Day 60: What Does a Stop of Light Mean?

It was my senior year in high school and I was sitting in Choir. Over the years, you would hear about someone going on “Vocal Rest” for the summer and gaining an impressive 2-3 notes on their range. “I didn’t talk for three months and then I was able to sing three notes higher than before!” Well we were back in Choir and our director wanted to know if anything fun happened over the summer. One of my classmates eagerly raised her hand and announced: “I went on vocal rest this summer and I gained three octaves on my range.”

With a furrowed brow I thought “WAT??” I wanted to say “Girlfriend, you know an octave is EIGHT NOTES? You’re telling me you gained 24 notes??” With a piano having a total of seven and the average human can handle, on average, two octaves to begin with, her claim to now have a five octave range was nuts. Ultimately, however, she just didn’t know what an octave was.

Well, sixteen years later and I hear the same thing quite often, although this time, it’s with lighting stops.

I hear photographers say something along the lines of “It was a touch underexposed, so I bumped it up a few stops and I was good.”

“A few stops?!” I think. That’s like saying “You’re a tad flat, let’s have you come up an octave.” or “This needs a touch more cinnamon, let’s add a cup.” Nooooo what? Finally, I asked someone (very politely) “What do you mean a few stops?”

And I finally learned, they meant a few turns of the shutter dial.

So, let’s discuss what a stop of light actually is.

A stop is the way we measure light. Similar to saying “The store is three miles away” or “The recipe calls for two tablespoons.” It’s a term of measurement and it simply means twice the amount of light as the previous image. Or, half the amount of light as the previous image. Look at the following images.
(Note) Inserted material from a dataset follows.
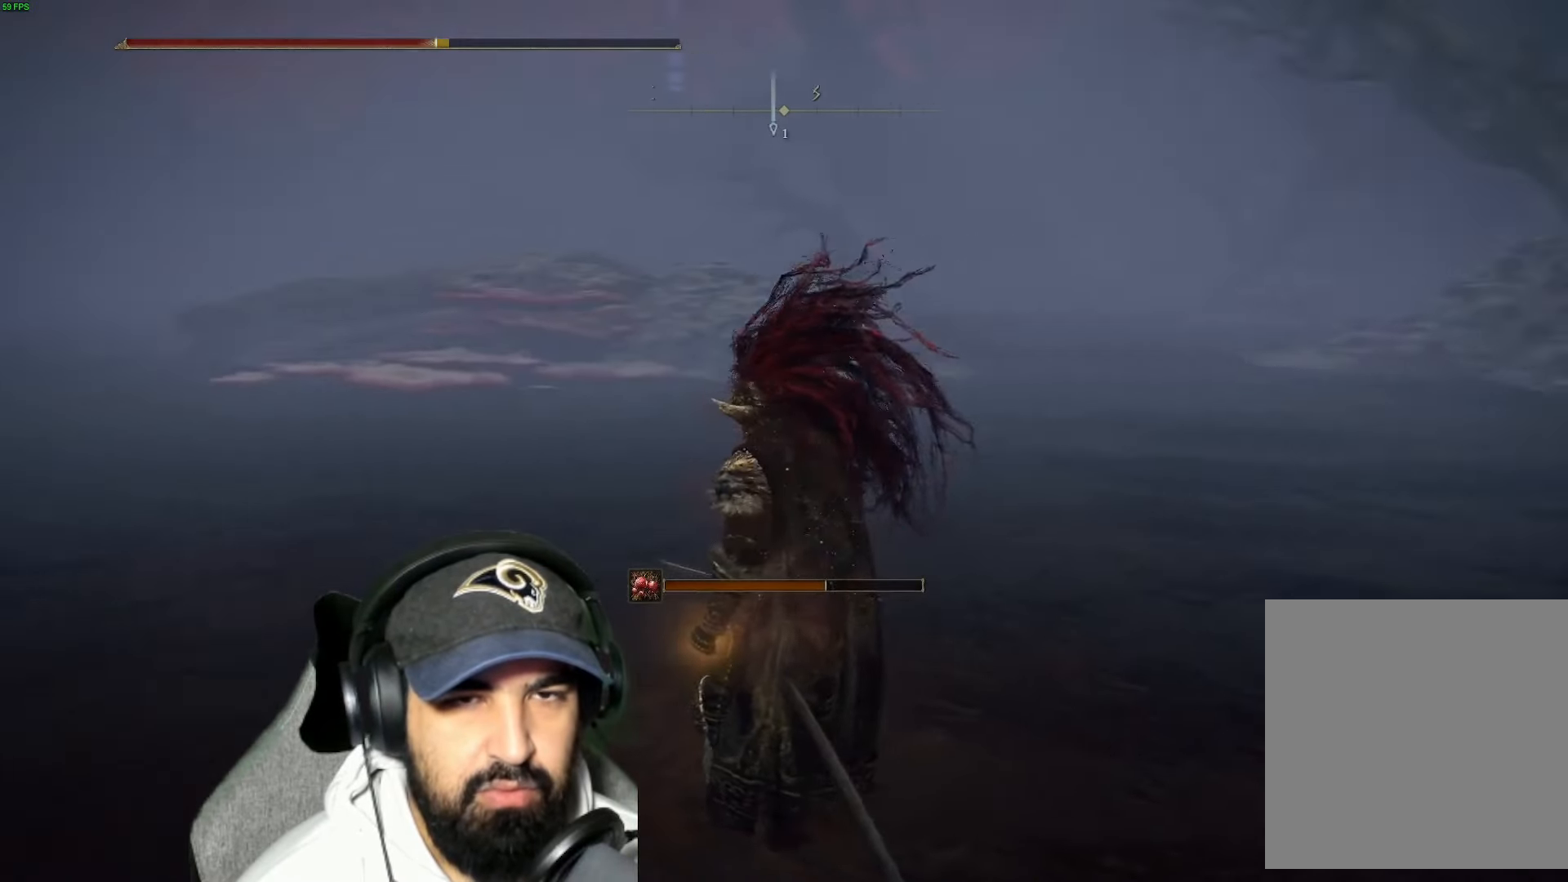
{"buttons": [], "left_stick": "center", "right_stick": "left", "events": []}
They’re each a stop apart.

If we are working with ISO, a stop of light can mean from 200 to 400 or from 400 to 800… or from 800 to 1600.

When we are working with shutter speeds, that can mean from 1/125 to 1/250 then to 1/500.

When we are working with aperture values, that can mean F/1.4 to F/2 to F/2.8 to F/4 etc.

Let’s say you need to keep the same exposure but you need to bump your ISO from 200 to 400, but then you also need to make up for that stop of light. You can then increase your F stop value from 2.0 to 2.8 and your exposure will be the exact same as before.

There you have it! It’s so easy of a concept to get and once you know what your stop values are for each setting (ISO, AV, Shutter), you’re golden. You can manage your ratios and talk stop like a pro.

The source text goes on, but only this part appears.